=== Task brief ===
The answer must consist of every line in the data that contains "vous".

=== Records shown ===
-------------------------

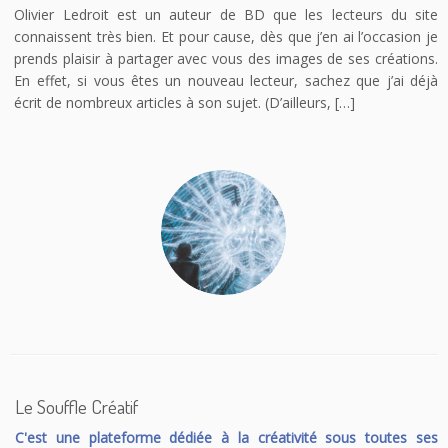
Olivier Ledroit est un auteur de BD que les lecteurs du site
connaissent très bien. Et pour cause, dès que j’en ai l’occasion je
prends plaisir à partager avec vous des images de ses créations.
En effet, si vous êtes un nouveau lecteur, sachez que j’ai déjà
écrit de nombreux articles à son sujet. (D’ailleurs, […]
Le Souffle Créatif
C'est une plateforme dédiée à la créativité sous toutes ses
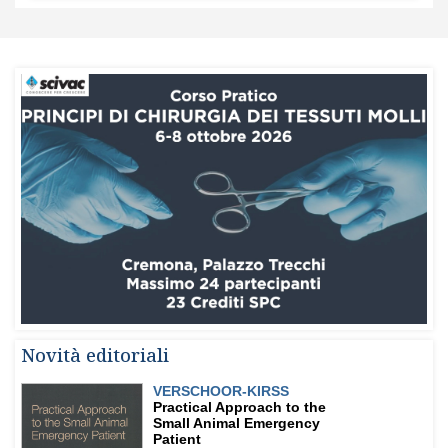
Novità editoriali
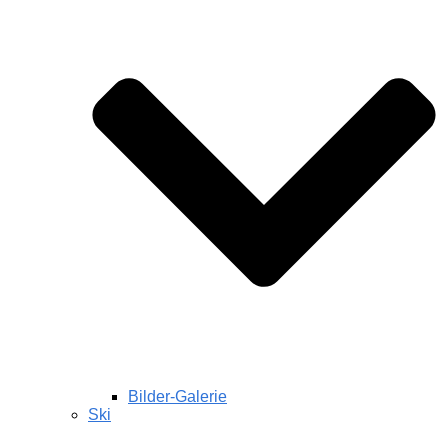
Bilder-Galerie
Ski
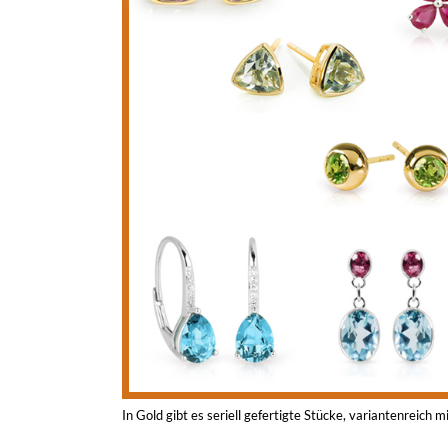
In Gold gibt es seriell gefertigte Stücke, variantenreich m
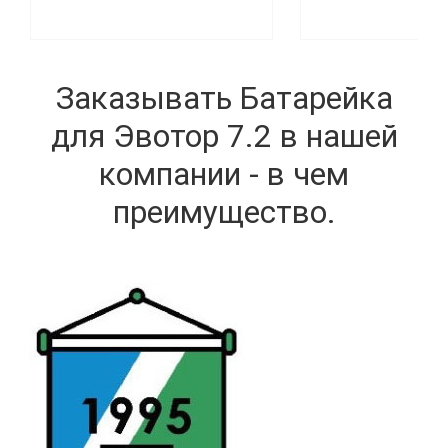
Заказывать Батарейка
для Эвотор 7.2 в нашей
компании - в чем
преимущество.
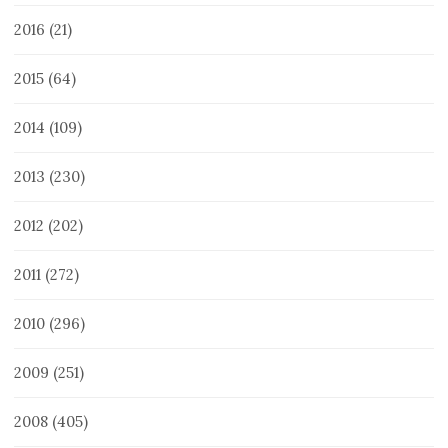
2016
(21)
2015
(64)
2014
(109)
2013
(230)
2012
(202)
2011
(272)
2010
(296)
2009
(251)
2008
(405)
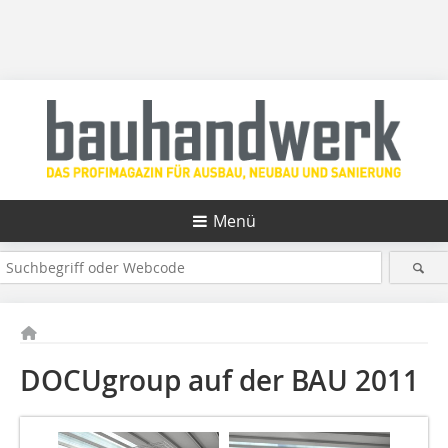
Menü
DOCUgroup auf der BAU 2011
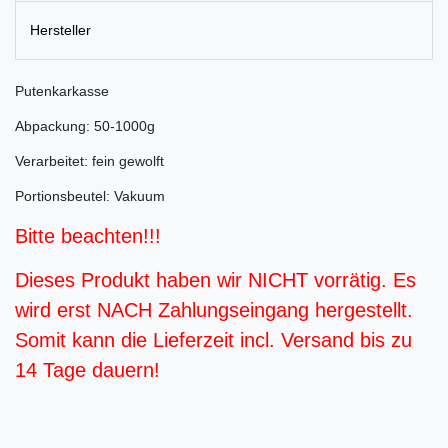
Hersteller
Putenkarkasse
Abpackung: 50-1000g
Verarbeitet: fein gewolft
Portionsbeutel: Vakuum
Bitte beachten!!!
Dieses Produkt haben wir NICHT vorrätig. Es
wird erst NACH Zahlungseingang hergestellt.
Somit kann die Lieferzeit incl. Versand bis zu
14 Tage dauern!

-------------------------

=== Finished task ===
prends plaisir à partager avec vous des images de ses créations.
En effet, si vous êtes un nouveau lecteur, sachez que j’ai déjà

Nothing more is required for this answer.